Marketing people in the public and social sectors create a near-alphabet of publications: appendices, brochures, calendars, dockets, errata, forms, guides, handbooks, indexes, journals, laws, manuals, notes, pamphlets, quick references, studies, tables, updates, volumes, warnings, yearbooks.
Most of them seem dull or impenetrable, regardless of their content. It doesn’t have to be this way, and you don’t need to go to design school to stand out.
This starts another of my small series of how-to topics. I’m going to show you how to be better in publication, without much extra work, using a tool that you most likely already have on your computer: Microsoft PowerPoint.
Design isn’t about being trendy or even attractive, necessarily. Design is first about being useful, solving a problem. In our society, problems are often about information, or require information to solve. Designing and distributing information is part of problem solving. Design and distribution are part of marketing; designing and distributing information is a major part of publishing.
How many documents do you think are in the bookstore of the U.S. Government Printing Office? Personally, I don’t know, and I don’t even know how to estimate. When I visited the site for writing this post, there were more than 1,000 new releases alone. Multiply that by all the publications from state, county, and city government, non-profits, utilities, and school districts.

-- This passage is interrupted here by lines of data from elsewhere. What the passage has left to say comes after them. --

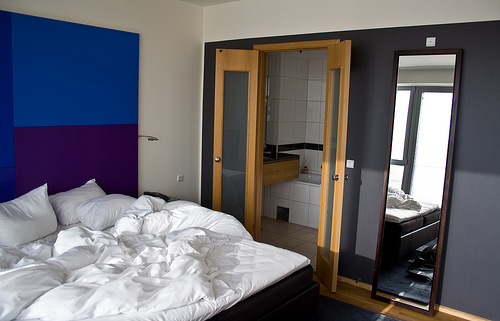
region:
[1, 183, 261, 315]
bed is not made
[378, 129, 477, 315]
mirror on the wall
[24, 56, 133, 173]
purple and blue on wall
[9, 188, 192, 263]
three pillows on bed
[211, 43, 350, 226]
brown doors to bathroom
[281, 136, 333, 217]
tub in the bathroom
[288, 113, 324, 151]
tile on bathroom wall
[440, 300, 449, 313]
wood work is brown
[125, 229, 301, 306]
the sheets are white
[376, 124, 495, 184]
reflection in the mirror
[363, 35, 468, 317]
A wall mirror with a reflection in it.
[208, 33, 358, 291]
Open wooden doors.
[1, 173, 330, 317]
An unmade bed with a fluffy comforter.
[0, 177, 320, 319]
A comfortable looking white comforter.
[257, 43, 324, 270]
The inside of a bathroom.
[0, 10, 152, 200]
A blue wall decoration behind a bed.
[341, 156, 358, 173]
A small object that looks like a light switch.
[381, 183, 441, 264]
A reflection of a bed in a mirror.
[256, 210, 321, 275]
A tan tile floor.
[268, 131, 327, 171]
A black line on the wall.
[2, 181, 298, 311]
the bed is messy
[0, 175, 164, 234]
3 pillows on the bed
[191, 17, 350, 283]
the doors are open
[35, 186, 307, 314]
the covers are white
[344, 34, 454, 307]
the mirror is tall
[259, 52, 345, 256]
the bathroom light is off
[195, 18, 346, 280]
the doors are tan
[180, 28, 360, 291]
the doors are made of wood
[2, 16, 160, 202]
the wall behind the bed is purple and blue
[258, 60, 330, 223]
the walls are made of tile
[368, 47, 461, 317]
a wall mirror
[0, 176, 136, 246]
three white pillows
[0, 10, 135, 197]
very tall headboard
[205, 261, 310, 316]
the bed's footboard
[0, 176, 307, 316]
white pillows and sheets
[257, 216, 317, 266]
floor of the bathroom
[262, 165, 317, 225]
part of the bathtub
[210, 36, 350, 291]
open doors and entrace to bathroom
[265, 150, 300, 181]
part of the bathroom counter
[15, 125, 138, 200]
purple square on the headboard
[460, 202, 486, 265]
gray paint on the wall.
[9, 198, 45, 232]
pillow on the bed.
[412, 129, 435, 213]
reflection in the mirror.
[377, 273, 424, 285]
mirror against the wall.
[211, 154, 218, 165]
handle on the door.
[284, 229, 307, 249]
tile on the floor.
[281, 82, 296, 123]
tile on the wall.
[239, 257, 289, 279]
sheets on the bed.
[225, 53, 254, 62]
door made of wood.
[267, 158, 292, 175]
sink in the bathroom.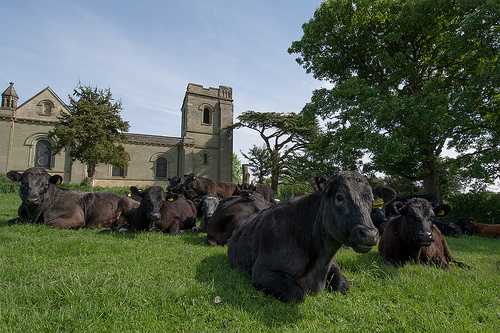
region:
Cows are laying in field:
[10, 128, 495, 323]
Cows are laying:
[9, 133, 489, 312]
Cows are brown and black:
[12, 139, 497, 327]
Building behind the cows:
[7, 66, 268, 206]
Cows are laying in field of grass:
[5, 178, 495, 331]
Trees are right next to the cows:
[253, 3, 498, 211]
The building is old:
[5, 67, 260, 199]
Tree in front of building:
[42, 68, 146, 186]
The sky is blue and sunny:
[3, 0, 495, 200]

For each of those documents, someone somewhere thought that people had a problem or need that could be addressed by creating and distributing a publication. That’s a lot of public sector marketing.
But how often has someone called you to their desk to admire a useful and beautiful publication from a government agency or non-profit? Or started off a meeting with, “I found this fascinating government document…” It’s rare at best.
If you and I can start raising the bar on the usefulness and attractiveness of documents from the social sector, then maybe more of the great ideas and solutions from social sector folks can get more exposure and make more of a positive impact.